Sen. Bernie Sanders, former Secretary of State Hillary Clinton and former Maryland Gov. Martin O’Malley made their cases during a town hall forum hosted by CNN as Iowa residents prepare to caucus.
The gathering is widely regarded as an important contest ahead of the following 50 primaries and caucuses held in each state and the District of Columbia.
A new poll conducted by CNN/ORC shows Clinton topping Sanders 52 percent to 38 percent nationwide. That’s the lowest margin since early September.
In Iowa, the race is far tighter with those candidates topping each another in separate polls.
O’Malley has languished in the low single digits nationally and in Iowa. His showing, while certainly far from final, has essentially narrowed the race for many Americans to Clinton and Sanders.
While Clinton touts her leadership credentials as America’s top diplomat, first lady and senator, the Vermont senator, an avowed populist and democratic socialist, continues to be dogged by questions about his electability.
But he showed no signs of relenting or moderating Monday night.
“I demand that Wall Street start paying its fair share of taxes,” he said during a fiery tirade against wealth redistribution that he claimed has seen trillions of dollars move from middle class hands to America’s wealthiest citizens.
“People want to criticize me? Okay. I will take on the greed of corporate America, and the greed of Wall Street and fight to protect the middle class,” he added. “We need a political revolution.”

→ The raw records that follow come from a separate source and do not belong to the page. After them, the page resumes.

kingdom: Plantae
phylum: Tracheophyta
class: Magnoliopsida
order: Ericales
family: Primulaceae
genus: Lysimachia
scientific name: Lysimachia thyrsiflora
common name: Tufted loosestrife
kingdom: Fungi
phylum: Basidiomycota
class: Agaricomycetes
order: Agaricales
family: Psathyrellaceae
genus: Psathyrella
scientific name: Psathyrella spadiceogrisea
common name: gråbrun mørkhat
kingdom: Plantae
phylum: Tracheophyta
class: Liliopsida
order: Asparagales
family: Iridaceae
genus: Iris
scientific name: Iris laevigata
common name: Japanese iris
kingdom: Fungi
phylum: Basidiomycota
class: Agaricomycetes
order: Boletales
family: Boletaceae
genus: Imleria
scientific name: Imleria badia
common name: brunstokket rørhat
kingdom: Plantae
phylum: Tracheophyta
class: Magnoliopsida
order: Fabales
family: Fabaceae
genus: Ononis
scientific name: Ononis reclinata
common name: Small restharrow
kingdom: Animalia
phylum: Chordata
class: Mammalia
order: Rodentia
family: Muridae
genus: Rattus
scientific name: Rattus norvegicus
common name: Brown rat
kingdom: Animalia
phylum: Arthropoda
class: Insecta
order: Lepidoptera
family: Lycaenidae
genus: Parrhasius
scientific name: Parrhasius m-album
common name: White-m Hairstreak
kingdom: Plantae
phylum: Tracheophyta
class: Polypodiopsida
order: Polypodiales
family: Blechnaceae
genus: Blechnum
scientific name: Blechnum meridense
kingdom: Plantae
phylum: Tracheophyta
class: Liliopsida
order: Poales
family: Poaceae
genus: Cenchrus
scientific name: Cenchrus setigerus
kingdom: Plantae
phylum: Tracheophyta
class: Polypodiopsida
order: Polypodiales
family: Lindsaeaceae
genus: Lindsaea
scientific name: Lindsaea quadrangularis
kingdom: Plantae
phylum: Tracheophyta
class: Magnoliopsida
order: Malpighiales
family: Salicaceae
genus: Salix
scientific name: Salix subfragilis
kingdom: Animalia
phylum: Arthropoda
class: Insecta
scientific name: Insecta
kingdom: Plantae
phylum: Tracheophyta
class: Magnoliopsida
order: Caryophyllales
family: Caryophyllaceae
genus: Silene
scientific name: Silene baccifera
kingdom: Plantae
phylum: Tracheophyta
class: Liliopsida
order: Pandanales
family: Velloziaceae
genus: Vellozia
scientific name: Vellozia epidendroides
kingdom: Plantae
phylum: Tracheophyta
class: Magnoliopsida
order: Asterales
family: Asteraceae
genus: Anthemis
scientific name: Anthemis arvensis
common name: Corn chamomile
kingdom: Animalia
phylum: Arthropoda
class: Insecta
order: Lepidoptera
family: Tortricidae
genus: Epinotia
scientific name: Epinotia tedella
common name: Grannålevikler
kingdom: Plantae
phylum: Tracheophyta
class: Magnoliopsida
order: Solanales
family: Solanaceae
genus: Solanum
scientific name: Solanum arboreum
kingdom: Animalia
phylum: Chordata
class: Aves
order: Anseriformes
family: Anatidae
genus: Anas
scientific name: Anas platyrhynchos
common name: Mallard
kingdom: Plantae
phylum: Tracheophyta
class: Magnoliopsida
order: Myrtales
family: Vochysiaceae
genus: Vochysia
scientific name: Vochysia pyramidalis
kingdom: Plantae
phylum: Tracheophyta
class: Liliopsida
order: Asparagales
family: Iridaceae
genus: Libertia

Clinton, meanwhile, has painted herself as a more pragmatic choice for many Democratic voters hoping to see the party hold onto the White House. “I want to start from the belief that we can find common ground,” she said of her Republican counterparts. “That is exactly what we intend to do.”
Asked why she didn’t address income inequality earlier in her campaign when Sanders has made it a hallmark of his run, Clinton said that she has dedicated her career to fighting all types of inequality.
In response to a Muslim-American Air Force veteran who asked about Islamophobia in the U.S., Clinton lambasted anti-Muslim rhetoric used by Republican front-runner Donald Trump.
“I found it particularly harmful – the way that he has talked about Muslims – American Muslims and Muslims around the world,” she said. “It’s not only shameful and offensive, which it is, I think it’s dangerous,” she added.